When I was a child I used to talk like a child, think like a child, reason like a child. When I became a man I put childish ways aside.
1 Corinthians 13:11-12
When I was a kid we used to play a card game called I doubt it. The object of the game was to get three of a kind before the other players did and win. The dealer dealt each person three cards. One-by-one the players asked each other for a specific card hoping to match the ones they held in their hand. If you told them you didn’t have the card they were asking for, they could challenge you by saying, I doubt it. If you had the card, you had to give it to them. If you didn’t, they had to draw another card from the deck.
As I grow older I find I play the I doubt it game far too often with myself. I doubt whether I am on the right path. I doubt whether I am a good person. I doubt whether the choices I have made in my life were the right ones or not. Sometimes I even doubt the dang shirt and tie I chose to wear to the office that day.
This incessant doubting leads to a type of mental suffering within my psyche, a ceaseless debate about whether I am a good witch or a bad witch like the good witch of the west asked Dorothy in the Wizard of Oz.
Yesterday as I was at the beach, I did a simple cleansing ritual I often do when I am trying to shake off the angst of the past workweek. I bent down, cupped a small amount of lake water in my hand. Then I blessed myself three times, touching my face, my throat and the back of my neck.
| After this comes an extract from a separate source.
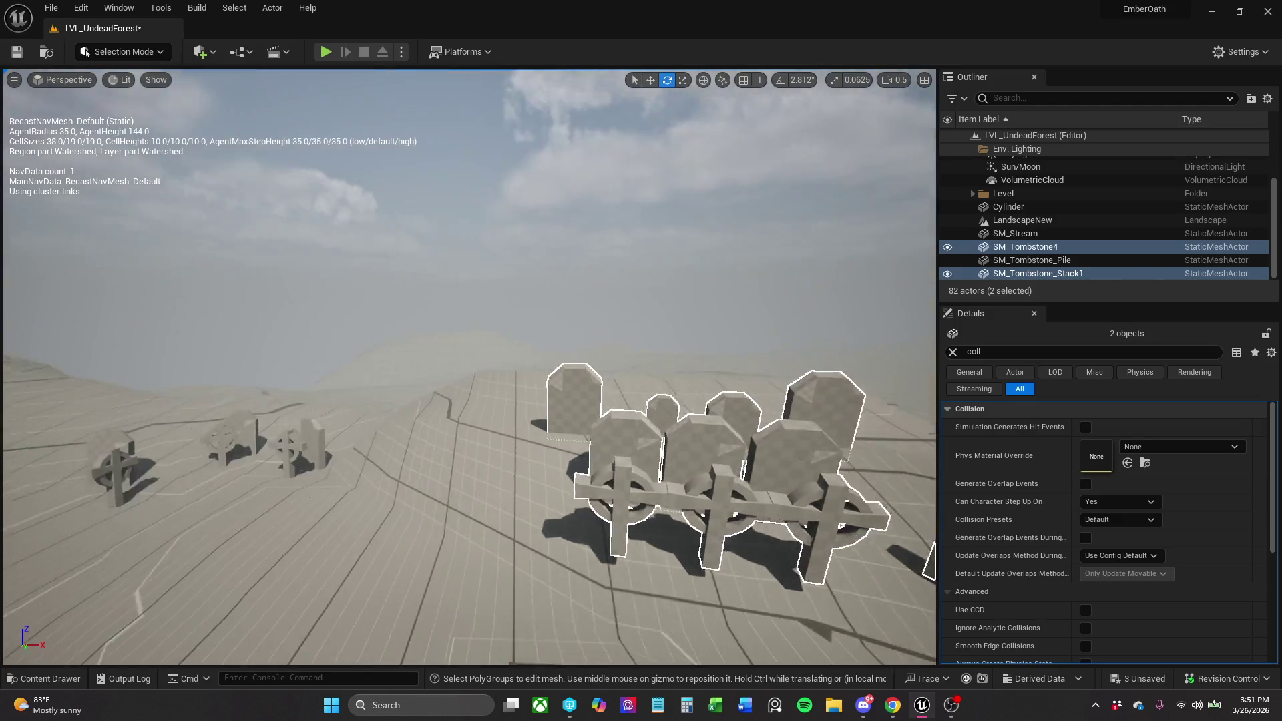
scroll(467, 367, down, 10)
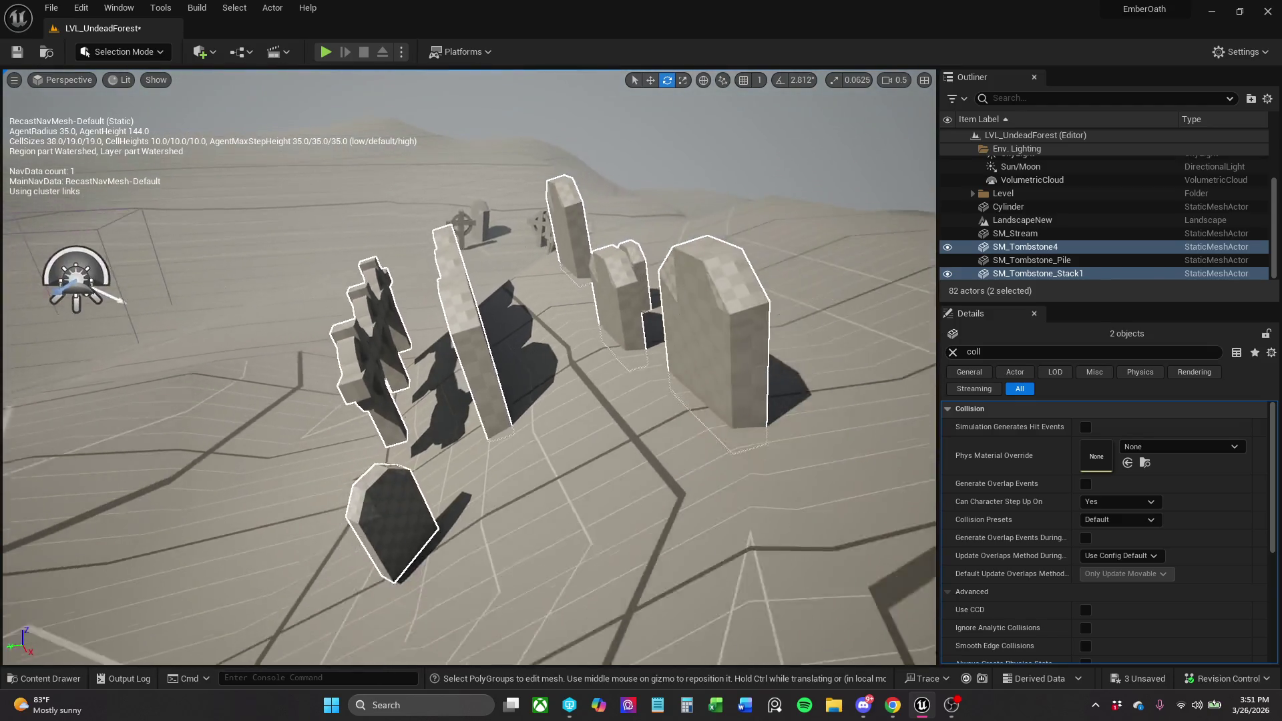
scroll(467, 368, up, 5)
But yesterday I felt a nudge to also bless my ears. And as I lifted my hands to my ears I covered them for a short minute. In the silence I heard these powerful yet quiet words echo within me: Listen only to my voice. Do not doubt me. Trust.
I wasn’t sure if these words came from my imagination or from God, and to be honest it really doesn’t matter, because these words spoke deeply from my soul as an invitation. An invitation to stop playing the I doubt it game with myself. To trust myself and the inner voice of God I sometimes hear.
Perhaps these words, this experience are an invitation to transformation. To stop listening to my false self which nags at me, bites at my heel, and punches my brain with words of uncertainty and confusion; the invitation to continue listening to my true self, the voice of love and wisdom, which unfolds life with grace and simple beauty.
Trust. Love. Listening. These are the words of nourishment my soul needed to hear that day. I am grateful they rang out from within the clamor of my life.
Game Plan: Take some time to listen today. Enter the quiet. What do you hear rise up above the clamor? Do you hear the whisper of the Holy Spirit? What words or images does it speak from deep within your soul? Trust it. Trust your soul.